It happens. A good installer is compelled to acknowledge his mistakes, so that he can apply what he has learned. 

Don't let that stop you from doing more research the next time you want to build a ported box.


----------



## minbari (Mar 3, 2011)

ZMan2k2 said:


> Okay, that answers it. I screwed up. It was my first shot at a ported enclosure, and I messed up. Thanks for all the answers. This is why this place is quickly becoming my favorite site. I learned something new about my car audio selections and choices. I may stick to sealed boxes from now on, just to be safe.
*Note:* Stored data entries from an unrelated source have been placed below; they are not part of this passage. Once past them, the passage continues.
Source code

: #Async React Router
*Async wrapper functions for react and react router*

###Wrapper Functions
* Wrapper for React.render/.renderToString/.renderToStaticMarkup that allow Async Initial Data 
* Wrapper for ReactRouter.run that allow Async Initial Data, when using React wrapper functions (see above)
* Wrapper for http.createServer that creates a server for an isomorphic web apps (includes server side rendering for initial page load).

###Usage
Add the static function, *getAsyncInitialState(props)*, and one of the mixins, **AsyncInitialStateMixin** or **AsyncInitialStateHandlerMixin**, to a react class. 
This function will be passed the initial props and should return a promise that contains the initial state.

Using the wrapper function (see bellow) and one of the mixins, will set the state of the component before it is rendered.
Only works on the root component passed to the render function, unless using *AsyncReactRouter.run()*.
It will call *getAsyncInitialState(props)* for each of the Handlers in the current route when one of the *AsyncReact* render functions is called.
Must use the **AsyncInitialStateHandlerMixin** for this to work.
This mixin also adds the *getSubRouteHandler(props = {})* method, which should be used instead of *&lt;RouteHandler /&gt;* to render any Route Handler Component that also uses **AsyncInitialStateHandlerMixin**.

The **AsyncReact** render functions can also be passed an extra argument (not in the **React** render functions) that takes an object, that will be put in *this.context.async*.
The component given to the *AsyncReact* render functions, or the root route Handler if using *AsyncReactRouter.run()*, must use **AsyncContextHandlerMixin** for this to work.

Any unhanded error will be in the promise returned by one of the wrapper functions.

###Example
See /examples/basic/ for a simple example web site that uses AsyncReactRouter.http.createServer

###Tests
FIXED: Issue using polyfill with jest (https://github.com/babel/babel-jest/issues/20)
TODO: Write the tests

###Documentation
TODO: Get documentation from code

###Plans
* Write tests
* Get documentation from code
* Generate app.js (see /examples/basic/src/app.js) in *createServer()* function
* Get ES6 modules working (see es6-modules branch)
I wouldnt let that shy you away from ported. Ported are more efficient and can sound better than sealed. They do take up more space and you have to be more careful with the design and implementation of it, but you have more information now. try again


----------



## ZMan2k2 (Mar 11, 2014)

You're right. I should look at all my options, and consider ported again. Back to the drawing board.


----------



## humandrummachine (May 17, 2010)

Just set the subsonic filter to your port tune and you're good to go with ported boxes


----------



## mikey7182 (Jan 16, 2008)

I agree- don't let that scare you away from ported. Get that thing reconed and stick it back in the same enclosure. A rule of thumb with ported enclosures, or how they work, is that you typically have the least amount of excursion at the tuning frequency. Below that frequency, your excursion increases, which decreases the amount of power the speaker needs before it reaches maximum excursion, and therefore limits its power handling. This is what SSFs are for. So if I tune an enclosure to 30hz, I will usually set the SSF around 25hz with a pretty steep slope (if your slope is selectable). And you'll also want to factor in how hard you're pushing them. If they're 500wrms subs and you're already pushing them to their limits, you won't want much 'space' between your tuning frequency and your SSF. If you're feeding them half power or something, you may have a little more leeway.


----------